The last couple of times we’ve arrived in the States it’s been through a New York airport, and it’s taken us no less than a hour to get through immigration. But San Fran was a breeze. Hardly any waiting at all, and before we knew it there were our bags rolling off the belt and we were off to the train station… where a train pulled in in front of us just as we arrived on the platform. Everything was working out perfectly, and clearly nothing could possibly go wrong.

Now, San Fran’s a big place, but I’d printed out some maps, and I figured that if we jumped off the train at Civic Center we could walk up to our hotel. It didn’t look that far, after all… Perhaps the alarm bells should have started ringing as we headed up the escalator to the sound of “would an officer of the SFPD please come to the main ticket hall… SFPD to the main ticket hall…”, but we set off anyway in the direction of our hotel through what turned out to be one of the more colourful parts of the city, with the kind of streets you might bring a film crew to to illustrate your documentary about the rich/poor divide in America. With each block our hotel seemed further away then ever, as we passed pan-handlers, druggies, and, towards the end, a strange old woman who tried to sell us some trinkets.

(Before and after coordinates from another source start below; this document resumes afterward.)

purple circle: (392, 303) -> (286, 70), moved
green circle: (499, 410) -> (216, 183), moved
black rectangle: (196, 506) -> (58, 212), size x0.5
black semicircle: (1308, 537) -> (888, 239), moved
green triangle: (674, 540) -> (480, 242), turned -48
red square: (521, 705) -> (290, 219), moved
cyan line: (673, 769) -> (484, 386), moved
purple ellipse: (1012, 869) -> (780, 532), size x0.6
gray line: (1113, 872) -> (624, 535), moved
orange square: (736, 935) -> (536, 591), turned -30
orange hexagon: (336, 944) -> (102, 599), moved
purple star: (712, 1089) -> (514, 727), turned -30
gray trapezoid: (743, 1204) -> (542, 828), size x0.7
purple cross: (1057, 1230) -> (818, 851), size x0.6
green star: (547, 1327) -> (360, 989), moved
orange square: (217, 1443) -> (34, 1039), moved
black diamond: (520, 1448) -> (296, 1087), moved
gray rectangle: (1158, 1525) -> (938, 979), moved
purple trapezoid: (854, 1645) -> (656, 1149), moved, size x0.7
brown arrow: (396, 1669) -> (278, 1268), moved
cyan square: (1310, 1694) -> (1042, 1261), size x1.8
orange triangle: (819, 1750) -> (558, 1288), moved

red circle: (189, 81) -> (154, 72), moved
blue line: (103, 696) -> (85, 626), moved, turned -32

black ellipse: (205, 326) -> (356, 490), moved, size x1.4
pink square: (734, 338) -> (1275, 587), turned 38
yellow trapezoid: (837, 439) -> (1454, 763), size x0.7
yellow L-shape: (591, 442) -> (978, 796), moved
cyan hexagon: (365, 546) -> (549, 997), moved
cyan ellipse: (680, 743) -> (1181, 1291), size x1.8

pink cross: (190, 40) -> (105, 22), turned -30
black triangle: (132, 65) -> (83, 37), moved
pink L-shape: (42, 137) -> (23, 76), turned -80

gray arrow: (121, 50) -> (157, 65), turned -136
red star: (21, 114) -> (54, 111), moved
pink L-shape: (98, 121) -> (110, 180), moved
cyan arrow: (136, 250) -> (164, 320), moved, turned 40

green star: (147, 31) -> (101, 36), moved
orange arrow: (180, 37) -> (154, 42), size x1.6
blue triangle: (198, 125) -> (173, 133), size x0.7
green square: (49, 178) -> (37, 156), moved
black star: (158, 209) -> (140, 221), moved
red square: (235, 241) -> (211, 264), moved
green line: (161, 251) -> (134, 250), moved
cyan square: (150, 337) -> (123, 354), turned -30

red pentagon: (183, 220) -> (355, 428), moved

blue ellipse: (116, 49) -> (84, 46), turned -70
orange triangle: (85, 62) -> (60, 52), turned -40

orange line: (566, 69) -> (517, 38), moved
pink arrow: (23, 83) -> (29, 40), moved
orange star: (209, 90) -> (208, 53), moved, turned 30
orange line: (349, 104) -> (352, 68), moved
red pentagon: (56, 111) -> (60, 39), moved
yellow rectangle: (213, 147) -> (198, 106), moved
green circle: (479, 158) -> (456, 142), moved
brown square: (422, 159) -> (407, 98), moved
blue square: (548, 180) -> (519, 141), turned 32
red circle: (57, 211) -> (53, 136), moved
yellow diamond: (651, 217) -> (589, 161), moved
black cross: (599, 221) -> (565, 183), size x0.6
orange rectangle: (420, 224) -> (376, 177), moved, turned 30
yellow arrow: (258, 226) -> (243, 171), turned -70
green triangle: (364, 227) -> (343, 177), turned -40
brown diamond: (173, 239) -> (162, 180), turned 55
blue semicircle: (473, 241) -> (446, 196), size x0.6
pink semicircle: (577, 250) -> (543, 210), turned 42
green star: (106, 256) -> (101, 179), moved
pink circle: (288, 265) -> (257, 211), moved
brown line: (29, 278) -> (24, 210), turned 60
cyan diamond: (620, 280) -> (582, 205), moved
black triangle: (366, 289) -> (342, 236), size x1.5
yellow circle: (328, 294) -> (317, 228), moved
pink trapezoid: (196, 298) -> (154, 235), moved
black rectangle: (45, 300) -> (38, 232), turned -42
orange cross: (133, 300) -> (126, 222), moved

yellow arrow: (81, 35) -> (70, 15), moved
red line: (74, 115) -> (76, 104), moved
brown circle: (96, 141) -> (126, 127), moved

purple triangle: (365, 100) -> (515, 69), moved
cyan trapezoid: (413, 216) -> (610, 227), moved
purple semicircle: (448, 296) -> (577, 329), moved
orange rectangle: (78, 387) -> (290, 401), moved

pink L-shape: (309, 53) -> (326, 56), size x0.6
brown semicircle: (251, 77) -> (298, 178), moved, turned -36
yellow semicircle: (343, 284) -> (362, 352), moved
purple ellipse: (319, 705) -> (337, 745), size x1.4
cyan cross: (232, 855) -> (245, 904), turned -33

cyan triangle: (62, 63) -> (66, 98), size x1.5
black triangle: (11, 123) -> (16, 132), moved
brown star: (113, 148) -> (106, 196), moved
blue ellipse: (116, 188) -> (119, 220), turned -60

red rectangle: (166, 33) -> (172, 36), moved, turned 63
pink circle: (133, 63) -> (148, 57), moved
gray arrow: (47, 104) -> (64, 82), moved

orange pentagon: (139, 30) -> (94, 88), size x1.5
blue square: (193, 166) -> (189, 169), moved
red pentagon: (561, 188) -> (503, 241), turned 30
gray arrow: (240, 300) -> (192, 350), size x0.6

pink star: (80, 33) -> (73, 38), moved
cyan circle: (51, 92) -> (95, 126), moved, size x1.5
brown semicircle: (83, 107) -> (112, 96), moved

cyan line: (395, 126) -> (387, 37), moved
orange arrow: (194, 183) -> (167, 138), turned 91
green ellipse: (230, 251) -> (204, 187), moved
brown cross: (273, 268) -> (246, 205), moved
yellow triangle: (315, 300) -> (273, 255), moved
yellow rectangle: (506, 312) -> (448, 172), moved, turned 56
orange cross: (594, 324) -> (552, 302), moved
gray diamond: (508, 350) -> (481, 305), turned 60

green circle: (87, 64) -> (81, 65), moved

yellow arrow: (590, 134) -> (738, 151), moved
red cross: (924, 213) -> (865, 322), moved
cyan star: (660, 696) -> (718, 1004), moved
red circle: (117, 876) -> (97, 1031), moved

As if to reinforce the point, when we finally arrived at the hotel, one of the first things that the awfully cheery man at reception did was produce a map:

“Now here’s the area we don’t we you going in,” he said, drawing hatch marks over the Tenderloin, which we’d just crossed.
“Er, yeah, we just walked through that,” I said. “Interesting part of town.”
“Well,” his equally smiley co-worker pitched in “it doesn’t get much worse than that…”

Perhaps not the best first impression, but we’d arrived. It might have been a typically San Franciscan dismal, grey, foggy day outside, but we were here, at last.